Could you return the lines below exactly, from the first line up to and including the line that holds "møde – ansigt"?

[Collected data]
■ ■ ■

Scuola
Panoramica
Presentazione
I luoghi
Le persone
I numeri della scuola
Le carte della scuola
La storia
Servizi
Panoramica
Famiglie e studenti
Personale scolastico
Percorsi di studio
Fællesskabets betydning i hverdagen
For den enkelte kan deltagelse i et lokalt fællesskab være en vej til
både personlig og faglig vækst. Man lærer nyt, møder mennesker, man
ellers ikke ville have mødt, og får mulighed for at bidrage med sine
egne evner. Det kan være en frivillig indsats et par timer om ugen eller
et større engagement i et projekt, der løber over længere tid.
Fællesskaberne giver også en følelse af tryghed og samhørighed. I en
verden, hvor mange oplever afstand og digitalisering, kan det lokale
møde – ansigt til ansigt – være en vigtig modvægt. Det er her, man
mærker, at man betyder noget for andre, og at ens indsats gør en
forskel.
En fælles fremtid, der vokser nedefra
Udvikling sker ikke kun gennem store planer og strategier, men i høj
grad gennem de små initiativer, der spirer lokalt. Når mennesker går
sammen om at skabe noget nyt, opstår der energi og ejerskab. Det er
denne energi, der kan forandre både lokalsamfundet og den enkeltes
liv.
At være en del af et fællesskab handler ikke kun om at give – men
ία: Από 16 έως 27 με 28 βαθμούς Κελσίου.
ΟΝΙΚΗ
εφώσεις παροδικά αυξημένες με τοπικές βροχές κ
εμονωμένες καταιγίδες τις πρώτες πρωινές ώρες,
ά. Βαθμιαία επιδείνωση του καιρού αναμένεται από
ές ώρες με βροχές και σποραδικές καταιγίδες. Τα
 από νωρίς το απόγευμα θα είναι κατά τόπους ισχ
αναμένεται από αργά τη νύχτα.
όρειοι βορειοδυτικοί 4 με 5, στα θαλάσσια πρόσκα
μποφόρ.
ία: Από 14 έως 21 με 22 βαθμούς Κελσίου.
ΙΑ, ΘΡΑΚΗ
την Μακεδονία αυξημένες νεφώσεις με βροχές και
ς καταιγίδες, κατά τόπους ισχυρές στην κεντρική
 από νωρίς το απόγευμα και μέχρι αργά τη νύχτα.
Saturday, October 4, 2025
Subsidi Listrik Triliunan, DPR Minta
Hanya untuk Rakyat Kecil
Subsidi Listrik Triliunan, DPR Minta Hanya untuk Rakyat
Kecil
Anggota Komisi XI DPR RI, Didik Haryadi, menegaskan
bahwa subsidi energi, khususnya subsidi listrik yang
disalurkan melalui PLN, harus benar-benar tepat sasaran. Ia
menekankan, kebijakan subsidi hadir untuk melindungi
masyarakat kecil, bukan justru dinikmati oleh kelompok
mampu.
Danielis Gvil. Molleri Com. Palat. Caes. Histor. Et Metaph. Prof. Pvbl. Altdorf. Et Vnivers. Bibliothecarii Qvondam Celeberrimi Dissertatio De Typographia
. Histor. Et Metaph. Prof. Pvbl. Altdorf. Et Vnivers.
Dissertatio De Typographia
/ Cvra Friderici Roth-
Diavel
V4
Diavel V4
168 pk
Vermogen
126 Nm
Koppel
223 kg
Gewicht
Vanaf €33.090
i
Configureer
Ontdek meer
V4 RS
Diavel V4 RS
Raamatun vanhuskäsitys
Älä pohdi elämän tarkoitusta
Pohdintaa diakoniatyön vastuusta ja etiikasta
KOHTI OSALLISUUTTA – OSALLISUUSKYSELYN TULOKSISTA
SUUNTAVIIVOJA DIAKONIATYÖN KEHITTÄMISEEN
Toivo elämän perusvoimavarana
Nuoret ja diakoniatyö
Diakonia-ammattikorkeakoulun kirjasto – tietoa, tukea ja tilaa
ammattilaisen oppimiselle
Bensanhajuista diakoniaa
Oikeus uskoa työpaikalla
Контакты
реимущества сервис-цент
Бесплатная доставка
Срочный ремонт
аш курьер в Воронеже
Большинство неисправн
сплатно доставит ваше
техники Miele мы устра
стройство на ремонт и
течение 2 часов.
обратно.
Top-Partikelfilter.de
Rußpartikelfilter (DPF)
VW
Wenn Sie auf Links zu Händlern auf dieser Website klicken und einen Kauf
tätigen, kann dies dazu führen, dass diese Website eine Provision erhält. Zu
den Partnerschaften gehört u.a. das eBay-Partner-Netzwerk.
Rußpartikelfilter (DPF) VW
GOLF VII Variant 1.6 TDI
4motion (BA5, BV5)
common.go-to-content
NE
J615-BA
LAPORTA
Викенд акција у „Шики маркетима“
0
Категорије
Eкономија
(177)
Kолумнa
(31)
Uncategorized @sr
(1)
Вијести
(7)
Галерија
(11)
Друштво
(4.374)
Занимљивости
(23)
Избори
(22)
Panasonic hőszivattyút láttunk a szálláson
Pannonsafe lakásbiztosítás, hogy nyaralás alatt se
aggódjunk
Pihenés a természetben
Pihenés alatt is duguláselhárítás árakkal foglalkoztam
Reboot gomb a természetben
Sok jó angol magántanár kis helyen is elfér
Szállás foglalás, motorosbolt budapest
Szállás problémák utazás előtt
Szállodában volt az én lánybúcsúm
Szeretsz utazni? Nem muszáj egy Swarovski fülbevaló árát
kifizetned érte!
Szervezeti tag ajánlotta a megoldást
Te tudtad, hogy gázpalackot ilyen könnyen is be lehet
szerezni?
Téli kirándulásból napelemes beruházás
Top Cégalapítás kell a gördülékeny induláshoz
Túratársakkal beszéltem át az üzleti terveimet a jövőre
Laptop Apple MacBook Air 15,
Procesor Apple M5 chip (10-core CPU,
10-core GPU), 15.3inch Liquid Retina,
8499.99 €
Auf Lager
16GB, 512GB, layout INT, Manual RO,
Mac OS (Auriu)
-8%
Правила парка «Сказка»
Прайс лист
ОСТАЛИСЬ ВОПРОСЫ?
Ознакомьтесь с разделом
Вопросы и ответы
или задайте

■ ■ ■

_Result of the exercise_.
Scuola
Panoramica
Presentazione
I luoghi
Le persone
I numeri della scuola
Le carte della scuola
La storia
Servizi
Panoramica
Famiglie e studenti
Personale scolastico
Percorsi di studio
Fællesskabets betydning i hverdagen
For den enkelte kan deltagelse i et lokalt fællesskab være en vej til
både personlig og faglig vækst. Man lærer nyt, møder mennesker, man
ellers ikke ville have mødt, og får mulighed for at bidrage med sine
egne evner. Det kan være en frivillig indsats et par timer om ugen eller
et større engagement i et projekt, der løber over længere tid.
Fællesskaberne giver også en følelse af tryghed og samhørighed. I en
verden, hvor mange oplever afstand og digitalisering, kan det lokale
møde – ansigt til ansigt – være en vigtig modvægt. Det er her, man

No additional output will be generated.